_BAGIAN TEKS_
========

Marzani Anwar, Peneliti utama pada Litbang Agama Kementerian Agama, mengungkapkan data pembunuhan yang dilakukan oleh partai komunisme Indonesia diantaranya menyatakan bahwa sejak 1960-an, daerah Jawa Tengah dikenal menjadi basis komunis, terutama di Solo, Kartosusuro, Boyolali, dan Klaten. Banyak aksi sepihak yang ditujukan kepada lawan politk, tokoh agama, dan orang-orang sipil tak berdosa. Di antaranya, penculikan dan penghilangan paksa empat orang di Klaten dan hingga kini tidak ketahuan kuburannya.
Pada kasus lain, sebanyak 16 orang, orang-orang komunis secara tiba-tiba menyekap sambil mengacungkan arit (sabit). Kawan-kawannya yang tidak bisa lolos menjadi sasaran kekerasan massa komunis. Mereka yang dibacok dan dibabat ada tujuh orang, ada yang dibacok bagian kepala, tangan, dan bahu. Pembunuhan juga menimpa Basuni di Jatinom dan Miftah penduduk Laweyan Sala.

========

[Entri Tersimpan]
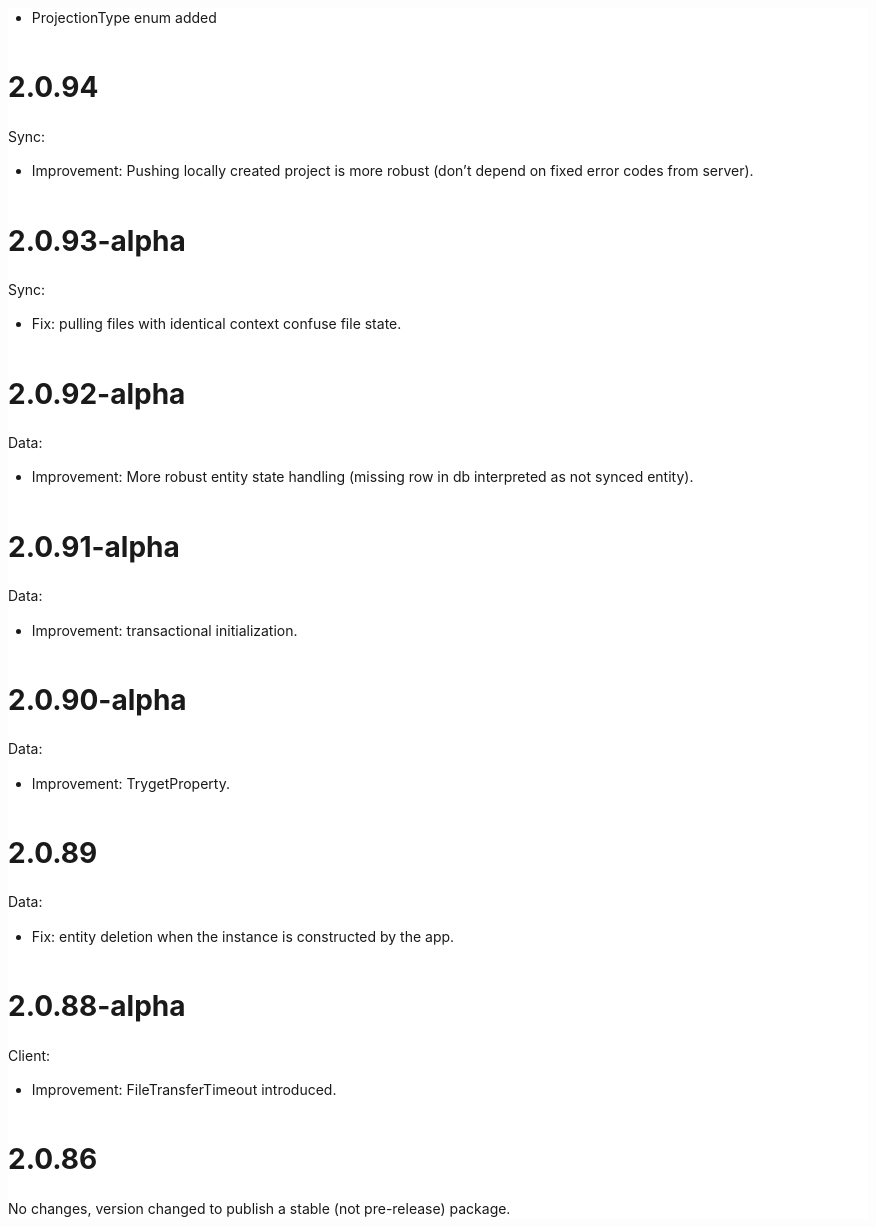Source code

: * ProjectionType enum added

# 2.0.94

Sync:

* Improvement: Pushing locally created project is more robust (don’t depend on fixed error codes from server).

# 2.0.93-alpha

Sync:

* Fix: pulling files with identical context confuse file state.

# 2.0.92-alpha

Data:

* Improvement: More robust entity state handling (missing row in db interpreted as not synced entity).

# 2.0.91-alpha

Data:

* Improvement: transactional initialization.

# 2.0.90-alpha

Data:

* Improvement: TrygetProperty.

# 2.0.89

Data:

* Fix: entity deletion when the instance is constructed by the app.

# 2.0.88-alpha

Client:

* Improvement: FileTransferTimeout introduced.

# 2.0.86

No changes, version changed to publish a stable (not pre-release) package.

========

_URAIAN TUGAS_
Menurut bagian teks di atas, daerah mana saja yang sejak 1960-an dikenal sebagai basis komunis di Jawa Tengah? Sebutkan semuanya.

_JAWABAN TERTULIS_
Solo, Kartosusuro, Boyolali, dan Klaten.